GROUND WEFT:  2 brown wool singles.
BROCADING WEFT:  3 wool singles;  14 per inch (55 per dm).
SELVAGES:  2 sets of paired warps.
ADDITIONS:  Small variously colored tassels remain along one selvage.

FINISH ON ONE END:  Obliquely interlaced band, with partial 2-pick interlacing.
[PT-100.]



For this band, the weaver interlaced 6-warp units  upward through 6 warp groups, then reversed and turned the yarns downward through just a couple of warp groups.  The yarn ends thus emerge in the center of the band on the back side. 

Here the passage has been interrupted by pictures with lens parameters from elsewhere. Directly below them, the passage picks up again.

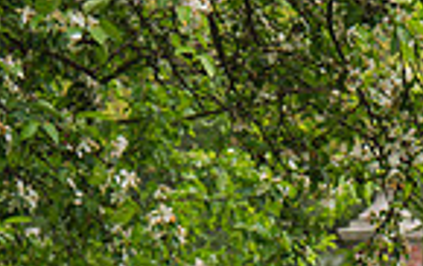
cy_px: 498
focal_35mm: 306
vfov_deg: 4.3
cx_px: 438
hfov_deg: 6.8
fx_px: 3532
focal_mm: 70
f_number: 4
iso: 100
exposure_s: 1/400
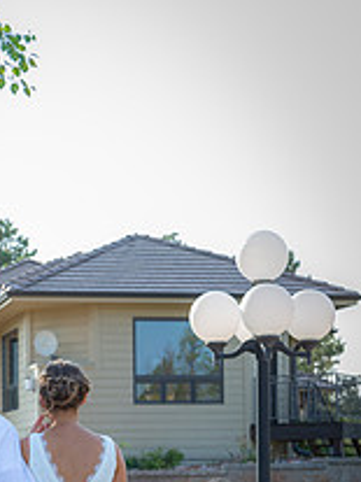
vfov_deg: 20.2
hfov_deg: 15.5
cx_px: 19
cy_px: 484
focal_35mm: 94
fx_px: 1308
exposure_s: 1/320
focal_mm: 45
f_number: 3.5
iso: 125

The front has a compact, but somewhat irregular look; the interlacing is more difficult to follow than in most bands.  Because it is thinner at the outside edge, this band seems to bulge slightly in the middle. 

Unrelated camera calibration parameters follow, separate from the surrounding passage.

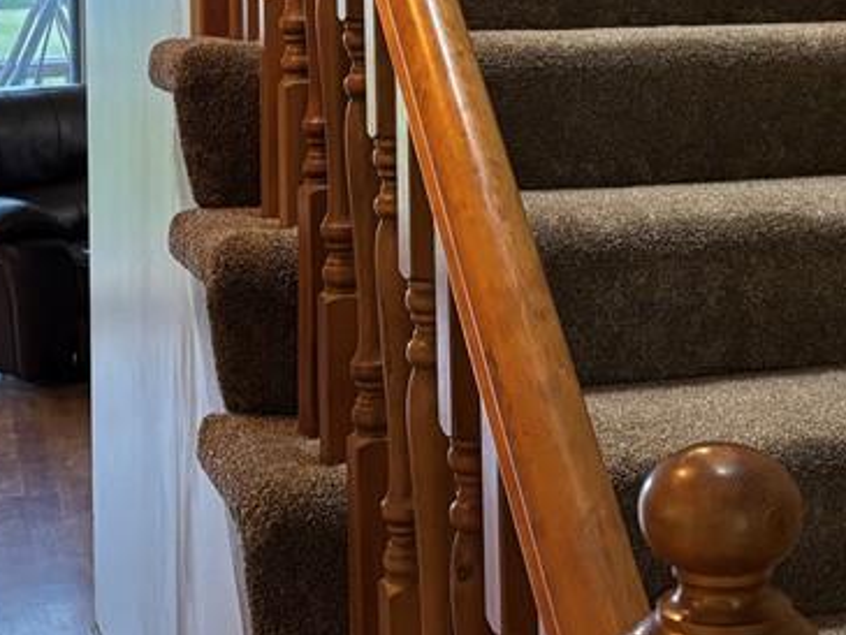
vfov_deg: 19.6
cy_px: -9
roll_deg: +0.9
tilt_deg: -1.6
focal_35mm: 73
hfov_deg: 26.6
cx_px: 522
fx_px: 1785
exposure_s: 1/60
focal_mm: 5.96
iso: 400
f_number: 1.6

(Front above; back side below)

Malatya/Sinan Saddlebag Face. Eastern Anatolia
26"x 25" (102 cm x 98.5 cm)

STRUCTURE:  Slit tapestry.
SECONDARY STRUCTURE:  Narrow borders of soumak, the two colors alternated intermittently on some rows.
YARN SPIN:  Z.
WARP:  2-ply ivory wool; 14 per inch.
WEFT:  2-ply wool (very high luster); multi-ply white cotton; multi-ply white cotton wrapped with metallic; 2-ply silk floss; average of 58 per inch.
SELVAGES:  No special treatment.

END FINISH:  Two-pick interlaced band, worked with 3-warp units.
[MM-992.  M. Mallett]

A narrow 2-pick band finishes the end of this saddlebag face.  On some Sinan examples, the warp ends have then been braided and sewn to the inside of the pouches.  For an example, see Figure 17.7 of Woven Structures.

All late 19th century and early 20th century Malatya/Sinan saddlebags that I have seen have had similar finishes.  An older piece, probably early or mid-19th century, in the Tokyo collection of Junko and Akira Ito, has a finely worked obliquely-wrapped band.  Yet there is little doubt that the two weavings are from the same area.  See the Obliquely Wrapped Bands page. 
Kagizman Yolluck.  NE Anatolia
2'6"x 9'8" (118 cm x 457 cm)

STRUCTURE:  Overlay-underlay brocading (3-span) on a weft-faced ground. Soumak used for horizontal design elements.
YARN SPIN:  Z.
WARP:  2-ply brown/tan wool; 15 per inch (59 per dm).
GROUND WEFT:  wool singles, 2 picks between brocade rows.
BROCADING WEFTS:  2-ply wool.
SELVAGES:  4 warps, reinforced in 2 pairs with 2-ply wool.
END FINISHES: 2-pick obliquely interlaced bands.
[MM-1805.  M. Mallett]

Sivas Yatak.  Eastern Anatolia
5' x 5'4" (150 cm x 160 cm)

STRUCTURE:  Symmetrical knots, H: 6, V: 7, 42 per square inch (H: 24/dm, V: 28/dm, 672 per square dm). No warp depression.
YARN SPIN:  Z.
WARP:  2-ply ivory wool.
WEFT:  Dark brown wool singles; 4 picks between knotted rows (occasionally 3), crossed between sheds.
PILE:  Wool, 2 singles, 2 to 4 inches long.
ATTACHED SELVAGES:  Irregular, but up to 10 warps are incorporated, most often interlaced by the ground weave in a 2,2,2,1,1,1,1 sequence. 2-ply wool (sometimes contrasting colors plied) interlaces warp pairs, and extends varying distances into the ground, forming wedge shapes (see below); the ground wefts, in turn, extend varying distances toward the edge, only occasionally interlacing all of the warps. The intervening knotting includes stacked, overlapped and offset knots used to build bulk in the border area. 

END FINISH, Top:  5" weft-faced plain weave skirt with narrow pick-and-pick bands of red wool and white cotton, and one worn band of overlay-underlay brocading; then a band of two-pick oblique interlacing. The lower end finish is the same, but partially missing.
HANDLE:  Very heavy and floppy.
[TKG-114.  Mehmet KiliÁ, Tribal Kilim Gallery
                    Analysis: Daniel Deschuyteneer]
To produce the small red and white bands in this rug's skirt, the weaver simply alternated wefts of the different colors, to form tiny vertical columns. The name, "pic-and-pic" simply means a pic (weft) of one color, then a pic of another.  

Only fragments of brocading remain, as floats on the surface were more easily abraided. 

The two-pic interlaced band has raveled a bit, allowing us to see its construction more clearly. Three warps were used together as a working unit, and two of these pics combine to form fat units of six yarns.



Heavy, plied selvage wefts interlace the warps in pairs on this rug, extending various distances into the ground weave to produce a substantial and durable edge.